The rollout is built around the tennis calendar, not a generic drop date. The first release arrived on May 18 to coincide with the French Open. A second drop is scheduled for June 11, timed to Wimbledon, and the final chapter lands Aug. 18 for the U.S. Open. The wider Kinn Studio x Prince Tennis program also extends into apparel and accessories, a move that gives the collaboration a lifestyle framework rather than treating the jewelry as a standalone stunt.

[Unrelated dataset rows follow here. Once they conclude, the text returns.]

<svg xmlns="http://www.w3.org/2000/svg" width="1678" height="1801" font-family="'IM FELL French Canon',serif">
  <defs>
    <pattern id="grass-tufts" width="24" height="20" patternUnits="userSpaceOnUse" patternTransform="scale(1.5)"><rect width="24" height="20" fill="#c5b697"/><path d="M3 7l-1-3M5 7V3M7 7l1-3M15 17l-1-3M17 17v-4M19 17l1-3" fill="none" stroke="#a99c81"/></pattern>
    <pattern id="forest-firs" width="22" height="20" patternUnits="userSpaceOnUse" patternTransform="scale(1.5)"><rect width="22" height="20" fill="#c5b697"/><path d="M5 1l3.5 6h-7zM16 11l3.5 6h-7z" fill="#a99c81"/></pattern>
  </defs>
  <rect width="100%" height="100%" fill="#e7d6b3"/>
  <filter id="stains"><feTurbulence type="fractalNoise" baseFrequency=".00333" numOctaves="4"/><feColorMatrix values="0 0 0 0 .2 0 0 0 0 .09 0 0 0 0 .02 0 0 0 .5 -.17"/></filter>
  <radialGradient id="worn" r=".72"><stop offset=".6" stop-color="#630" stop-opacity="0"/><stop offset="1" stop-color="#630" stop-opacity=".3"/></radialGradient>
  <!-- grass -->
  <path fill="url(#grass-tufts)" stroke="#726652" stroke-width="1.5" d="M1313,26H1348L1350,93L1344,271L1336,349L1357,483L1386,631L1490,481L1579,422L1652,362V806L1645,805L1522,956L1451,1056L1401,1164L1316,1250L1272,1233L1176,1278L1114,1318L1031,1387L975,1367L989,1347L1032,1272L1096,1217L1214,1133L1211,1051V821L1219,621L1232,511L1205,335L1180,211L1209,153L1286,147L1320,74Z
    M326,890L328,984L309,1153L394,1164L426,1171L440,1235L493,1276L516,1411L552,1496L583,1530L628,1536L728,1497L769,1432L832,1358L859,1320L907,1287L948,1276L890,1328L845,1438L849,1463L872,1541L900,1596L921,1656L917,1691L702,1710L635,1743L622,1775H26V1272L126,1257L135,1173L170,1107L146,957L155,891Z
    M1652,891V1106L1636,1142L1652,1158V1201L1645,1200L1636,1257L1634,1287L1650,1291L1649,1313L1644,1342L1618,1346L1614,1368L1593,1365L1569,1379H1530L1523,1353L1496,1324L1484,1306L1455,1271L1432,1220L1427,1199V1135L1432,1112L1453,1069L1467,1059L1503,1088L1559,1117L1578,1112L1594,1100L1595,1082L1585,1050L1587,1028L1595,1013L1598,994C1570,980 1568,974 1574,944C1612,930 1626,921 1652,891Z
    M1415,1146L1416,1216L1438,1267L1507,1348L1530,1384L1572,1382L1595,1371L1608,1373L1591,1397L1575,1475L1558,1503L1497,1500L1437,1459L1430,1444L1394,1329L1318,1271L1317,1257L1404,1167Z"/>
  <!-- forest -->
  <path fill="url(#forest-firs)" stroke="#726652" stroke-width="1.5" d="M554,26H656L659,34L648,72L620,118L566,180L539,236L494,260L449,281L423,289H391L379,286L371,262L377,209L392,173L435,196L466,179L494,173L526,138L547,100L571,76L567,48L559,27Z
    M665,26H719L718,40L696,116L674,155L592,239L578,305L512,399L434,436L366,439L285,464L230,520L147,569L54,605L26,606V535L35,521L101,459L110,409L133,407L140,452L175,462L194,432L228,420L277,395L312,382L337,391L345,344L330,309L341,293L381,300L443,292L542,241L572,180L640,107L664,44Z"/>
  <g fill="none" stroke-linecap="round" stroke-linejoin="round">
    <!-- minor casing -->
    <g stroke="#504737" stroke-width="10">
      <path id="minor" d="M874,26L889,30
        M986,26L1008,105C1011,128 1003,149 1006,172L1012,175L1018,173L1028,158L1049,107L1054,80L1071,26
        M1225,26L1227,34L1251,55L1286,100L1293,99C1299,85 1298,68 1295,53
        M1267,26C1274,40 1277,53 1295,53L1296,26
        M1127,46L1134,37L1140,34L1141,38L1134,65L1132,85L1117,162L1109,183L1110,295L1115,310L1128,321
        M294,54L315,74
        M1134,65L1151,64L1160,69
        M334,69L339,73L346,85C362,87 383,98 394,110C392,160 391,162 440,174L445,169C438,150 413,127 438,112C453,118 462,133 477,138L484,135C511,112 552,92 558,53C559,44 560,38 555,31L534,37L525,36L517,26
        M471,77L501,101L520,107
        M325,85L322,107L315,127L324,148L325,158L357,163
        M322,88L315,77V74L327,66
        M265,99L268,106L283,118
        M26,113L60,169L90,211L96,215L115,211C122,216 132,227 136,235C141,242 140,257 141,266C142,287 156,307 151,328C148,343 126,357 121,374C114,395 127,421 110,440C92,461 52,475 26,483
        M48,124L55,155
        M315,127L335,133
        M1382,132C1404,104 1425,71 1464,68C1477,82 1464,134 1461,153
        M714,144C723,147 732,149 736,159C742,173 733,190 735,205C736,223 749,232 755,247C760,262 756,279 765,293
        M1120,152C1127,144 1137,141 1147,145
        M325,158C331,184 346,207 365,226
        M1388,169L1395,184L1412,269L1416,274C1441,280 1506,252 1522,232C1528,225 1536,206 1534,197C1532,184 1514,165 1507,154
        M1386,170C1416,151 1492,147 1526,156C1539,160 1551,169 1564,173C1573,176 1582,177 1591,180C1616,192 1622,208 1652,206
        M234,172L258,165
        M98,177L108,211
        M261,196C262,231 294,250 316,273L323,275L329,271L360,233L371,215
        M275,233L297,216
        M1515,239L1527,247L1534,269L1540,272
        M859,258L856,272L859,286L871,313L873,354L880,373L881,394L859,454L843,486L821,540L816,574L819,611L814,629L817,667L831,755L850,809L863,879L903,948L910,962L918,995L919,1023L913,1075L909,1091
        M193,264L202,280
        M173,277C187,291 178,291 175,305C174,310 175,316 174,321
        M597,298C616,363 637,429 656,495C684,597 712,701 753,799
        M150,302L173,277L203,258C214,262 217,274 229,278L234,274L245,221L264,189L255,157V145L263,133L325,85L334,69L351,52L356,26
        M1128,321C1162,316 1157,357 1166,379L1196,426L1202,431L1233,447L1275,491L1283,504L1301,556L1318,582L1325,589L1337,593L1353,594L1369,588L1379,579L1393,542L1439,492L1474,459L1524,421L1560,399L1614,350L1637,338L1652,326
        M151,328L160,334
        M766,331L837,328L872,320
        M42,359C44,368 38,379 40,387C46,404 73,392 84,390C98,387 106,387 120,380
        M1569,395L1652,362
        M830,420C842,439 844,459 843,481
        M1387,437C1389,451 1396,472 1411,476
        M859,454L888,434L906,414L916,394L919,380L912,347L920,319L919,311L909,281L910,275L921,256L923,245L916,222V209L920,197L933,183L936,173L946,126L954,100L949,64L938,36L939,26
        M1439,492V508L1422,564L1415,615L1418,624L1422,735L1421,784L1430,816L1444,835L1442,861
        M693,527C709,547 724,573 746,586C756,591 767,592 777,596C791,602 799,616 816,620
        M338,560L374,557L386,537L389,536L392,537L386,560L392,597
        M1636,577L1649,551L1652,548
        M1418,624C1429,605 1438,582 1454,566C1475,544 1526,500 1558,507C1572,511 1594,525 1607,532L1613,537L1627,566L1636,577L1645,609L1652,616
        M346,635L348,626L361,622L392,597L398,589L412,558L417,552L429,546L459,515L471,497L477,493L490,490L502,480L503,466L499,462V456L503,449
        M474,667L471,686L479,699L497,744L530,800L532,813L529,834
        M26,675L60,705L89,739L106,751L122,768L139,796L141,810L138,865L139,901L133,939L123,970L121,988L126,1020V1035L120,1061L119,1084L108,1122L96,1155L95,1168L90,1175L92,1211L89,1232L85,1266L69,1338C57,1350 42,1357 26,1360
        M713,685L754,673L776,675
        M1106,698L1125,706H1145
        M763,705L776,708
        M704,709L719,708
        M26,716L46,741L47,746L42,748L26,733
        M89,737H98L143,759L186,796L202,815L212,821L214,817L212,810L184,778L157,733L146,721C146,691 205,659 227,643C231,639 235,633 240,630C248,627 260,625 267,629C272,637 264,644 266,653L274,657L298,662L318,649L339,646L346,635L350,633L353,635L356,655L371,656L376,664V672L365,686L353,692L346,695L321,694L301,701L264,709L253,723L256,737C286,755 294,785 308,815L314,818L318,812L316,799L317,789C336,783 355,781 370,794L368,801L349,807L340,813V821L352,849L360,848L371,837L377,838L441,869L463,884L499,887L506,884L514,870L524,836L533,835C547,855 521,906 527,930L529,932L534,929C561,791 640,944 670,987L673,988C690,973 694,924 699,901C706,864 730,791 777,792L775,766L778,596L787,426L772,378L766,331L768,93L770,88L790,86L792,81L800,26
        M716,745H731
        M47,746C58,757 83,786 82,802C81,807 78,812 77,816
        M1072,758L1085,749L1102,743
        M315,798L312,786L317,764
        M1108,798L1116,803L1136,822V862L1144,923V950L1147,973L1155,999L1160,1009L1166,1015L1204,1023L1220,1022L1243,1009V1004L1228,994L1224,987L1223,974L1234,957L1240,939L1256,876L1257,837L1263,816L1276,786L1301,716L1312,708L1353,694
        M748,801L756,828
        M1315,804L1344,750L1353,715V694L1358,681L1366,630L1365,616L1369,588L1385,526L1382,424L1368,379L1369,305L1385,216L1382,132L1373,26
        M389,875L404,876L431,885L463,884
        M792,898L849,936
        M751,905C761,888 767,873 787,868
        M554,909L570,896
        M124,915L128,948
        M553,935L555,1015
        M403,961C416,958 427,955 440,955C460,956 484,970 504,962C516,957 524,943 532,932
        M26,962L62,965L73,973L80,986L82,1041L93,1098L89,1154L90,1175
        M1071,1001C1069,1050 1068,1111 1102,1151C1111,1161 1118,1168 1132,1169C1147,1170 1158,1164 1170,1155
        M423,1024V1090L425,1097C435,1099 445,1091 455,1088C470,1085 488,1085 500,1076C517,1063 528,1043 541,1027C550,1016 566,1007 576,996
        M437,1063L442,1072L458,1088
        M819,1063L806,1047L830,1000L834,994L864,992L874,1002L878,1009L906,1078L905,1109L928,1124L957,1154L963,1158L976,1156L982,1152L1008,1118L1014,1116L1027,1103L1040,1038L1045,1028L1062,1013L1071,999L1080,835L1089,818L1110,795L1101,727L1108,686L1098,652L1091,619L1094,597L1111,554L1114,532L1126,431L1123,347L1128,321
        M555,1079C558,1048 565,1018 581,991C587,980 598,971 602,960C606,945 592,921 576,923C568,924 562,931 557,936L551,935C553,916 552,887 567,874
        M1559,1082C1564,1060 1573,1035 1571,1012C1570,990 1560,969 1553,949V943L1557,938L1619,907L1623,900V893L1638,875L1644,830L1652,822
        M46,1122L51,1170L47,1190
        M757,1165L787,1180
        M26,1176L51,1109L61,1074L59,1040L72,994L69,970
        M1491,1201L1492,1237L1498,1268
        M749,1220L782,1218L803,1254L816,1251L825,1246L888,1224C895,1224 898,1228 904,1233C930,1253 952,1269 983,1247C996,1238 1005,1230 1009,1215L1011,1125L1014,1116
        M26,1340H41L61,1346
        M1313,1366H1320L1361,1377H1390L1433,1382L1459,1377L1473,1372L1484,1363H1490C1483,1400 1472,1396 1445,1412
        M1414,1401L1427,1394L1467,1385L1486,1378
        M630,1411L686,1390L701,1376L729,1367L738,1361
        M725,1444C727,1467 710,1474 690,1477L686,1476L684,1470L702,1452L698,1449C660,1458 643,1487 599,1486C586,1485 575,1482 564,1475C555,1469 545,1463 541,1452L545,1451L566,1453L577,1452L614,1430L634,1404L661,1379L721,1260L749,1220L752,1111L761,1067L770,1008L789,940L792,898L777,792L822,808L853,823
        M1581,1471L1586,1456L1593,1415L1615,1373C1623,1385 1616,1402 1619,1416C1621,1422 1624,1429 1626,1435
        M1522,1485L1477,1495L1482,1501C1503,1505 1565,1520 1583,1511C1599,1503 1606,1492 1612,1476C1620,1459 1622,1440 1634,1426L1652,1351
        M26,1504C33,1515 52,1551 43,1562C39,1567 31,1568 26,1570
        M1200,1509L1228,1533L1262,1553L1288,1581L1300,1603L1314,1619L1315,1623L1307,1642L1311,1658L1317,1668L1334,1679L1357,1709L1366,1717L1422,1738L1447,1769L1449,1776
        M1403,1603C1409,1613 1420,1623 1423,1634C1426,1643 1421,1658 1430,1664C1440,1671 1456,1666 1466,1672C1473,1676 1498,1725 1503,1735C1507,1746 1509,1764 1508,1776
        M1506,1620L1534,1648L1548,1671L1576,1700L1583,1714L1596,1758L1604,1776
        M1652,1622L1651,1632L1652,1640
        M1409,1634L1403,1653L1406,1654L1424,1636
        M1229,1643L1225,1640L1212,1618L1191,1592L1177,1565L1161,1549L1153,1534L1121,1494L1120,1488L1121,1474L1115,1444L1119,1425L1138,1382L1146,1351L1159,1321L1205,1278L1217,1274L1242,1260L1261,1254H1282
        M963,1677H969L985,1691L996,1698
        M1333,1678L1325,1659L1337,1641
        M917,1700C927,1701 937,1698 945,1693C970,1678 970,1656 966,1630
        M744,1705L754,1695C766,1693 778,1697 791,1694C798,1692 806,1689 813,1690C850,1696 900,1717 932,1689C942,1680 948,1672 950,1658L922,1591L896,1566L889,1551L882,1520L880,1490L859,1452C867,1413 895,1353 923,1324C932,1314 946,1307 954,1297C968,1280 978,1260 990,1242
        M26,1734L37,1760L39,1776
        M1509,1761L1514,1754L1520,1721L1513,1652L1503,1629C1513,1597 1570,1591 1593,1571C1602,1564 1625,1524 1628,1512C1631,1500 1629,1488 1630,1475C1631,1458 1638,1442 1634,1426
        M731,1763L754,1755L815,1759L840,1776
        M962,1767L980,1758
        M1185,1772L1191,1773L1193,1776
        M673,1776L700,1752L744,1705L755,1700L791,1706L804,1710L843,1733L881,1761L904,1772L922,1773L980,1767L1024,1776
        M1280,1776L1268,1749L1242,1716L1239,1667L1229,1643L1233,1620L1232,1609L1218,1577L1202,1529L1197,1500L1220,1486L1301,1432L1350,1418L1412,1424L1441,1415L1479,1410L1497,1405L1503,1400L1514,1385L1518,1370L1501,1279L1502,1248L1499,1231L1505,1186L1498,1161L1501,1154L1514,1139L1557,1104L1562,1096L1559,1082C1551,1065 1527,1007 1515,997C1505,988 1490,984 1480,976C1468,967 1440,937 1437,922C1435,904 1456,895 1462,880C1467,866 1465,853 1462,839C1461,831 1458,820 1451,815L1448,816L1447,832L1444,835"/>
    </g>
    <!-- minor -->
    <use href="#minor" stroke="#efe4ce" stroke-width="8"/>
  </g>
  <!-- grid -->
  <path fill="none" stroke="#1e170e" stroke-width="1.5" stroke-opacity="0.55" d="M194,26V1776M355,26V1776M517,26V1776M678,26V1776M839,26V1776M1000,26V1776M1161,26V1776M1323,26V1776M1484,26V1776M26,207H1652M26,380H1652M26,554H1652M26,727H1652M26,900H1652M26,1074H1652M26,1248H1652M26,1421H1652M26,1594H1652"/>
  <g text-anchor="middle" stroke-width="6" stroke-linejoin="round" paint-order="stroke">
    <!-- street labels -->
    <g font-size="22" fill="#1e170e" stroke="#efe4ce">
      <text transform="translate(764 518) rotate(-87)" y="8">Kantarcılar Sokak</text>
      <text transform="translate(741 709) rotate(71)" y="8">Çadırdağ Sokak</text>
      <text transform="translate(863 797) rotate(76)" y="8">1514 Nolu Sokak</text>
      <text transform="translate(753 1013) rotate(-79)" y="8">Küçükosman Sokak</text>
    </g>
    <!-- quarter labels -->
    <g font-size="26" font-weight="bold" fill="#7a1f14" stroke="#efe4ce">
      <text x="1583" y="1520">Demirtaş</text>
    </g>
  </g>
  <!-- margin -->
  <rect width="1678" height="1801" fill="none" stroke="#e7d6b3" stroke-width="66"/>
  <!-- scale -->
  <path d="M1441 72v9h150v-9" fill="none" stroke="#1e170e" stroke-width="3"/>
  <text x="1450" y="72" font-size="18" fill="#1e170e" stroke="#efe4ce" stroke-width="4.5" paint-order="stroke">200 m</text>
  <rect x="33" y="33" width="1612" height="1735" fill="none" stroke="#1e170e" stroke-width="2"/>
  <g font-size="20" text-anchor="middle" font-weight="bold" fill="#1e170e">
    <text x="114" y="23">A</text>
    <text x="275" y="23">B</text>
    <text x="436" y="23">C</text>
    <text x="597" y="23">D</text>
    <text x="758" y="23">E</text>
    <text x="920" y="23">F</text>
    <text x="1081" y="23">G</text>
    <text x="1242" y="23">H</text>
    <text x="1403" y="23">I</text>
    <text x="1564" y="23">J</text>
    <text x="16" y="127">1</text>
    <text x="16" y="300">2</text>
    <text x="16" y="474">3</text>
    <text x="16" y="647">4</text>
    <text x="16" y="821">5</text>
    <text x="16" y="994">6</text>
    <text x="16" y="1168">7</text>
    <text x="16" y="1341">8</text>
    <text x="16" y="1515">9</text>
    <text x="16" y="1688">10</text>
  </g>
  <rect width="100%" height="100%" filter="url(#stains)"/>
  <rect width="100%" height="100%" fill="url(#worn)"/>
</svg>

That matters because the pieces are priced like serious jewelry, not souvenir merchandise. WWD reported the collection ranges from $960 to $8,520, a spread that places it firmly in the fine jewelry tier, where buyers expect both material substance and design coherence. The line’s shield shapes and rounded forms keep the tennis reference legible without drifting into costume territory. Instead of literal rackets or balls, Kinn and Prince leaned into texture and structure, which makes the pieces easier to wear with a white shirt, a blazer or an everyday chain stack long after tournament season ends.

Jennie Yoon said the collaboration let Kinn move beyond a traditional tennis campaign and blend precision with ease, a fitting description for a brand that says it was founded after her parents lost antique jewelry in a robbery. That origin story has long anchored Kinn’s focus on modern heirlooms and pieces designed for daily wear, and the Prince partnership extends that mission into sport-coded jewelry with more polish than gimmick. Prince, meanwhile, has been building its identity around performance and style since 1970, and Authentic Brands Group said the collaboration had to feel authentic and culturally relevant.

Kinn marked the launch with an early event at its West Village store, 373 Bleecker St. in New York, on May 16 and 17 from 11 a.m. to 6 p.m., giving the collection a retail setting that matched its positioning: not just tennis-inspired, but ready for the everyday luxury customer who wants the reference to be subtle, the craft to be visible and the styling to work far beyond the baseline.